El triunfo de Hugo Chávez en las elecciones presidenciales venezolanas de 1998 fue el primer eslabón de un andamiaje de gobiernos de izquierda en Latinoamérica, que con notables diferencias en criterios y formas de gobernar entretejieron un sistema de respaldos y solidaridades sobre la base de un desplazado criterio de autodeterminación entendido como soberanísima soberanía, en contracorriente de los preceptos de la recién aprobada Carta Democrática Interamericana suscrita por todos los países del continente, excepto Cuba, y la corriente mundial de otorgar carácter supranacional a los derechos humanos y a la democracia.

Este proceder fue especialmente ostensible en el caso del gobierno de Chávez, quien desde muy temprano mostró sus intenciones autoritarias y en no pocas oportunidades su desprecio hacia la OEA, organismo competente para el mantenimiento de la democracia en la región, escenario donde los gobiernos hermanados con el venezolano terminaron por tener una mayoría que abarcaba desde pequeños países que congregados en el Alba y Petrocaribe se veían beneficiados por la chequera venezolana, hasta los más poderosos, como los casos de Argentina y Brasil, también beneficiarios de jugosos negocios con el estrafalario comandante.

El decano indiscutible de esa congregación era el brasileño Lula Da Silva; tenían peso también el icónico Pepe Mujica, Rafael Correa, Evo Morales, Daniel Ortega y la pareja Kirchner. Gobiernos de izquierda más distanciados del caudillo venezolano y otros países de América Latina que no giraban en la misma órbita actuaron con inercia aprobatoria hacia la confabulación de este eje dominante, con lo cual la OEA dejó de cumplir el papel que le correspondía, en lo cual influyó la abúlica complicidad del secretario general Insulza.

El reemplazo de buena parte de estos presidentes de la izquierda, la designación de Almagro como secretario general de la OEA, el descrédito del gobierno de Maduro tanto por la ruina del país como por su destape opresor y el fin de la década dorada de las materias primas, han coincidido en un importante giro del ambiente regional hacia Venezuela. Los países fundamentales del continente reunidos en el grupo de Lima, Estados Unidos incluido, y de Europa condenan la dictadura de nuevo cuño. Pero la dictadura venezolana resteada en su decisión de permanecer en el poder ha decidido ignorar este inédito consenso internacional.
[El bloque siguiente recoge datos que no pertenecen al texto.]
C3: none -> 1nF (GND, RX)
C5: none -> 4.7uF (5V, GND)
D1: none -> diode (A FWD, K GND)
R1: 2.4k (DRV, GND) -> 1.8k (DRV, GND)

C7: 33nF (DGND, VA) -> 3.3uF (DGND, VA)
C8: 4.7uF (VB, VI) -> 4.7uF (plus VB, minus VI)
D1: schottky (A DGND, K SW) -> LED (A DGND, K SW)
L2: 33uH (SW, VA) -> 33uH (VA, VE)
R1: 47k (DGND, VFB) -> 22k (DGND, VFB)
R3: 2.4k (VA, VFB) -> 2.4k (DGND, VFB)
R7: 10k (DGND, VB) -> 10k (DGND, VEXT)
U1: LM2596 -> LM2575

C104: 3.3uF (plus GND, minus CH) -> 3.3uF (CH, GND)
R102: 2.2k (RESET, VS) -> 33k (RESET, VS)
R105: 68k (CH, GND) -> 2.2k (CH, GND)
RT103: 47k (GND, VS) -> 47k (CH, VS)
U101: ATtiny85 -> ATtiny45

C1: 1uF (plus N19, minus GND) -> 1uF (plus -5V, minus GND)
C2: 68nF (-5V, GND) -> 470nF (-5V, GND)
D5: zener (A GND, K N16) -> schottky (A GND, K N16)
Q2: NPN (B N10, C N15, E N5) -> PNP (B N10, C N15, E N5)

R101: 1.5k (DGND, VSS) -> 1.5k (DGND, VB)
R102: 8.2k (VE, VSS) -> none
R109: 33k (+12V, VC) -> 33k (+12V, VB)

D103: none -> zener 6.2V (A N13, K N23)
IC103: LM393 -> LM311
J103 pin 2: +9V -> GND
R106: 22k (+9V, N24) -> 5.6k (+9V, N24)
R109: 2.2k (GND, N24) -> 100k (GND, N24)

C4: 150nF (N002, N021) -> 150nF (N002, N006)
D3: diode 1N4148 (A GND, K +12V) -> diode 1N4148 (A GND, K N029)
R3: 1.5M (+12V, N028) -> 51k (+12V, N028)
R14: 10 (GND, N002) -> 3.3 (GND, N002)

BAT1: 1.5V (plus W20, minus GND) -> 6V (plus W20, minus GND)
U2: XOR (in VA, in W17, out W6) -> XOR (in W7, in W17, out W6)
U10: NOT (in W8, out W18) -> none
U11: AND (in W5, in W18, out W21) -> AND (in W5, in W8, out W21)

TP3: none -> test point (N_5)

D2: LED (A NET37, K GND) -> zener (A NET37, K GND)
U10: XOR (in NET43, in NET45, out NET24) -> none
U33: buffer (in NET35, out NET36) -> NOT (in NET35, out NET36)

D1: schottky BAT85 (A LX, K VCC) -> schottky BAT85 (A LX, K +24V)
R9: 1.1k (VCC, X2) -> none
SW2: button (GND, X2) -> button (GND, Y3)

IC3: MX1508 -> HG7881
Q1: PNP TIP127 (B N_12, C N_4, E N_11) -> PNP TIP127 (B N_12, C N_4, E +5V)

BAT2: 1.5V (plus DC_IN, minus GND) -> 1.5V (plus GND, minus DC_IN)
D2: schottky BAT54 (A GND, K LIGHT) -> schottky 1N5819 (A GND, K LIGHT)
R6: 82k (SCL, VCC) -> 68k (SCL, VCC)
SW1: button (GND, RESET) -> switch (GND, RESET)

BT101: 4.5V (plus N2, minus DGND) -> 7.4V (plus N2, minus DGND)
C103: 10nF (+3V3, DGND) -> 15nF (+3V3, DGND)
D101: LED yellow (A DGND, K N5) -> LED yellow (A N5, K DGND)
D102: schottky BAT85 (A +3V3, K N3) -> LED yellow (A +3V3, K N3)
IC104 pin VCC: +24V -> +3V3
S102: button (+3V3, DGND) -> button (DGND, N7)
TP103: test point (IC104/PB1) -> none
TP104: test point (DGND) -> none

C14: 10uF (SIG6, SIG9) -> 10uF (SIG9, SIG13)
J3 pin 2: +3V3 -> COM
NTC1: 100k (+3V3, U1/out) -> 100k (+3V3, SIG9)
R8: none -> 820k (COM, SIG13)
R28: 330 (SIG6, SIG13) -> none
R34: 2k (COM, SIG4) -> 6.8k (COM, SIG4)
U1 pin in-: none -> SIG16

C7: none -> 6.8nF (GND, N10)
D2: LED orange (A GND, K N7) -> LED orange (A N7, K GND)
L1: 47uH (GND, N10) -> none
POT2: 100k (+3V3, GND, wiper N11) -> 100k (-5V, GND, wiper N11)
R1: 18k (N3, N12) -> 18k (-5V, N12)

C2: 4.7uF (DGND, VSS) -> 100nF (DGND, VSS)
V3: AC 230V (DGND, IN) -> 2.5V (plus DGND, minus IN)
Quizás el quid de esta paradójica situación esté en la debilidad de la oposición interna y su forma más alarmante sea su división y camorra intestina. La indispensable unión y fortalecimiento de las fuerzas democráticas venezolanas es un clamor desoído por los partidos que la integran. Pero la unidad no solo ha de ser de los partidos, sino también de empresarios, sindicatos y otros sectores de la sociedad civil que tienen el deber de liderar una respuesta que ponga freno a la impunidad con la cual el gobierno avanza en las arbitrariedades y se sostiene a pesar de la gangrena que lo corroe en todos los órdenes.

Ese vacío de liderazgo interno sin duda ha favorecido que algunos actores internacionales hayan confundido su papel tornándose en actores políticos inclinados hacia algunas tendencias, lo que profundiza más la división. Un tema ahora visible y muy relevante a tener en cuenta.